▶ **What the task requires**
Please return only the lines from the one holding "histopathology image exhibits" through the one holding "staining of lung", exactly as they appear in the records below, both ends included.

[Data for review Boundary: Start]

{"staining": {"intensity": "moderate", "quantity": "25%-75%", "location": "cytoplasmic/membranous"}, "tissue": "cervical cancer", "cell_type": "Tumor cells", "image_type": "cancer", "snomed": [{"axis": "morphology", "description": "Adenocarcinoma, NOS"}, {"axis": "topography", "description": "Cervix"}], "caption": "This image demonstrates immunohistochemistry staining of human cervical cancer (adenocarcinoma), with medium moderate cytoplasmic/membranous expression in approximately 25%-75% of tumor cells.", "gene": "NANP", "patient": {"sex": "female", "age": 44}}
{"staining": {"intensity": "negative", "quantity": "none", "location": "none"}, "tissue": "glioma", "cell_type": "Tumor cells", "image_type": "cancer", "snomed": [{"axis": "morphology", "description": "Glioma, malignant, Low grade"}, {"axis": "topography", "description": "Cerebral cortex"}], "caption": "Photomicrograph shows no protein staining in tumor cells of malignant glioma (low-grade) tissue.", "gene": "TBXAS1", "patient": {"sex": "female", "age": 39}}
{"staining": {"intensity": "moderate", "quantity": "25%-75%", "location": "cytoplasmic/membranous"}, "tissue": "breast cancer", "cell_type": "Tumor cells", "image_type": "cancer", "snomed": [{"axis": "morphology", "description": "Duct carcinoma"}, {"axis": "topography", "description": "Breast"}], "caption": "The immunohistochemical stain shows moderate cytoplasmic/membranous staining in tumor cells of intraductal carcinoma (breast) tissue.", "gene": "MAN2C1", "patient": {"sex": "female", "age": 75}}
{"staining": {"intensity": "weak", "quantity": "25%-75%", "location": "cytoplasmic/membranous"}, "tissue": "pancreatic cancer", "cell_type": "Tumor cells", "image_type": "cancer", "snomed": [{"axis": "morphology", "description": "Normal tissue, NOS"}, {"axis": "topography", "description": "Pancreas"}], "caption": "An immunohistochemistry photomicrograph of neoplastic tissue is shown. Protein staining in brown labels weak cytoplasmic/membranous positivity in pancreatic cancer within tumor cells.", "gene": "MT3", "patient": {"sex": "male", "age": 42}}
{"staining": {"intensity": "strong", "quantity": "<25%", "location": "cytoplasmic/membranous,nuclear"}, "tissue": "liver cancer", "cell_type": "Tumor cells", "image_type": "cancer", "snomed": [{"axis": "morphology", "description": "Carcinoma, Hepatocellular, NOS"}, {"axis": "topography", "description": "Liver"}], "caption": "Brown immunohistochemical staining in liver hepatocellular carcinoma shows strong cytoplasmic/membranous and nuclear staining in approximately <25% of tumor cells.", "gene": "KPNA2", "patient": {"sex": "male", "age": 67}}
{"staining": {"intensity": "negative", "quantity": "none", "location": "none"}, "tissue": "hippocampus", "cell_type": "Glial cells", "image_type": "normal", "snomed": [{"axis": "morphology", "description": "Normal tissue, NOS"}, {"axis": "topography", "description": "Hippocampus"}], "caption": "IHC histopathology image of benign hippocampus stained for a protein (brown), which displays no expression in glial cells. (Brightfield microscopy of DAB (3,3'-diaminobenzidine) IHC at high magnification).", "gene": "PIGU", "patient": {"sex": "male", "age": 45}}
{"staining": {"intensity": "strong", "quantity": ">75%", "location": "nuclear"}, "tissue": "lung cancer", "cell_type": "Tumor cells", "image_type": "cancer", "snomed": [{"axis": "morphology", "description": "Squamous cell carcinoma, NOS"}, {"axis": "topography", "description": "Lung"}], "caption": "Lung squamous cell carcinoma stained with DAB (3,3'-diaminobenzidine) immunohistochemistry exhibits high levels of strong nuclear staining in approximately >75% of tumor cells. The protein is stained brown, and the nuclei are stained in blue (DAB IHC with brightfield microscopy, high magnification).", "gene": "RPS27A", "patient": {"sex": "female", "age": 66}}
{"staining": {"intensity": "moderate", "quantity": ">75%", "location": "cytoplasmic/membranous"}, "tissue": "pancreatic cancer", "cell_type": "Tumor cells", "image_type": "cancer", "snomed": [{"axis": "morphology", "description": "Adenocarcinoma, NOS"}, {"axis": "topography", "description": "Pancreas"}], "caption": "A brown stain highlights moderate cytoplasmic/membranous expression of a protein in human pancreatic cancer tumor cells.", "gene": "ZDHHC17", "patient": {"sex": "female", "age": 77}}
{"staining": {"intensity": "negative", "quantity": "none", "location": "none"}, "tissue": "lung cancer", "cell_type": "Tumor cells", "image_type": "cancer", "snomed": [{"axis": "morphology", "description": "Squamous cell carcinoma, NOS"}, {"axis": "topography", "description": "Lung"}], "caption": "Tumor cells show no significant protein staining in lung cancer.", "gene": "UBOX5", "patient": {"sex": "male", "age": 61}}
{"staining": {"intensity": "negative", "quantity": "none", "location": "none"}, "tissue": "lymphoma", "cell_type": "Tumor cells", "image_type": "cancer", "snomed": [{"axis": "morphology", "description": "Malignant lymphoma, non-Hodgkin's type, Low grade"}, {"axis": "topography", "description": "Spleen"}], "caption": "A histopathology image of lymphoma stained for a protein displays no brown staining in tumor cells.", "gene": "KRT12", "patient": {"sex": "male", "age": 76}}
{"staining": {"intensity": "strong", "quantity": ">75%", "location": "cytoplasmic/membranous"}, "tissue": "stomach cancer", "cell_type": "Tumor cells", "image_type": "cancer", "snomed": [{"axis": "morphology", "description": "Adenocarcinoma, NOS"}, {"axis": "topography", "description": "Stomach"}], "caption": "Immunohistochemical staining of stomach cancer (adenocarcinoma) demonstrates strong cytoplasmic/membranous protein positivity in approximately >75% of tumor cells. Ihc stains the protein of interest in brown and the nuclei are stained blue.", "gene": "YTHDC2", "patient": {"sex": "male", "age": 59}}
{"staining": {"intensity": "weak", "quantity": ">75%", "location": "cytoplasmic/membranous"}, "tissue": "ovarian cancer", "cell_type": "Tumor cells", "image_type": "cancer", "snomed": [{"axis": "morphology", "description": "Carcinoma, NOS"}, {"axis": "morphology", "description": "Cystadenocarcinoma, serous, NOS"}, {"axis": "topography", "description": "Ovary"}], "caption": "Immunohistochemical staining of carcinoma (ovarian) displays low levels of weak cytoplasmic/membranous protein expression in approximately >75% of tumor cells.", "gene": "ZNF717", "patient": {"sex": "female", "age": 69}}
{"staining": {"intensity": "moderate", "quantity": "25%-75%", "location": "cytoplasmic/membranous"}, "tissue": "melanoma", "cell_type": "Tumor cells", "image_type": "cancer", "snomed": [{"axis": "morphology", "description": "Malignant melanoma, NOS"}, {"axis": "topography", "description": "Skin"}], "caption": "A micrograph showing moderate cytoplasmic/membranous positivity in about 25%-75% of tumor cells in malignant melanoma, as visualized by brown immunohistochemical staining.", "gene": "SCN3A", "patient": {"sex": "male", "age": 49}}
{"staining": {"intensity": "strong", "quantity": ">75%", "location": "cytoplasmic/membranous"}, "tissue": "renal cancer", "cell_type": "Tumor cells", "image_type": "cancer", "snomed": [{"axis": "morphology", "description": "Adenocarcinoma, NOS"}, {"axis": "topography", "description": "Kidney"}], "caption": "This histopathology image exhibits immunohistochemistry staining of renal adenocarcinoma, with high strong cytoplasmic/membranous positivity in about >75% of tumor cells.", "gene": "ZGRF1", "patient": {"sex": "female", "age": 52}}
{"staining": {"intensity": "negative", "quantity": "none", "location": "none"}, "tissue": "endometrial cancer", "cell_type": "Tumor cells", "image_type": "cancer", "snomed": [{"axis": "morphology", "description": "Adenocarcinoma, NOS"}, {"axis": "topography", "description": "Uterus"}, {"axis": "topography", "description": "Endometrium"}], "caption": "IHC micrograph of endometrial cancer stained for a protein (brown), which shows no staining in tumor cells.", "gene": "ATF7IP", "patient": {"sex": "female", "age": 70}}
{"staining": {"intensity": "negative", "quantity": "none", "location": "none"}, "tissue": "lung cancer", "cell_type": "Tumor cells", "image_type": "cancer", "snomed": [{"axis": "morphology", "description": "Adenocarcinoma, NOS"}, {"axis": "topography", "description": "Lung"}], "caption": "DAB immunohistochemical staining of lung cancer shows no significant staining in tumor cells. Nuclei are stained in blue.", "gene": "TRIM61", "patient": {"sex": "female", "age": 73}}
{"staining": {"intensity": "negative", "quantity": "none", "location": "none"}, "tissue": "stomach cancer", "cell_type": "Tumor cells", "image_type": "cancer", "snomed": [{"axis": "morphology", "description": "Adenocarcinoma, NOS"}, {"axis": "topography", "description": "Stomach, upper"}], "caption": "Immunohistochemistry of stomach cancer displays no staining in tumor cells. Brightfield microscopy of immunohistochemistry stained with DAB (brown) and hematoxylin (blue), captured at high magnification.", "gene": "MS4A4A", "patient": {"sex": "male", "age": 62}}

[Data for review Boundary: End]

▶ **Written reply**
{"staining": {"intensity": "strong", "quantity": ">75%", "location": "cytoplasmic/membranous"}, "tissue": "renal cancer", "cell_type": "Tumor cells", "image_type": "cancer", "snomed": [{"axis": "morphology", "description": "Adenocarcinoma, NOS"}, {"axis": "topography", "description": "Kidney"}], "caption": "This histopathology image exhibits immunohistochemistry staining of renal adenocarcinoma, with high strong cytoplasmic/membranous positivity in about >75% of tumor cells.", "gene": "ZGRF1", "patient": {"sex": "female", "age": 52}}
{"staining": {"intensity": "negative", "quantity": "none", "location": "none"}, "tissue": "endometrial cancer", "cell_type": "Tumor cells", "image_type": "cancer", "snomed": [{"axis": "morphology", "description": "Adenocarcinoma, NOS"}, {"axis": "topography", "description": "Uterus"}, {"axis": "topography", "description": "Endometrium"}], "caption": "IHC micrograph of endometrial cancer stained for a protein (brown), which shows no staining in tumor cells.", "gene": "ATF7IP", "patient": {"sex": "female", "age": 70}}
{"staining": {"intensity": "negative", "quantity": "none", "location": "none"}, "tissue": "lung cancer", "cell_type": "Tumor cells", "image_type": "cancer", "snomed": [{"axis": "morphology", "description": "Adenocarcinoma, NOS"}, {"axis": "topography", "description": "Lung"}], "caption": "DAB immunohistochemical staining of lung cancer shows no significant staining in tumor cells. Nuclei are stained in blue.", "gene": "TRIM61", "patient": {"sex": "female", "age": 73}}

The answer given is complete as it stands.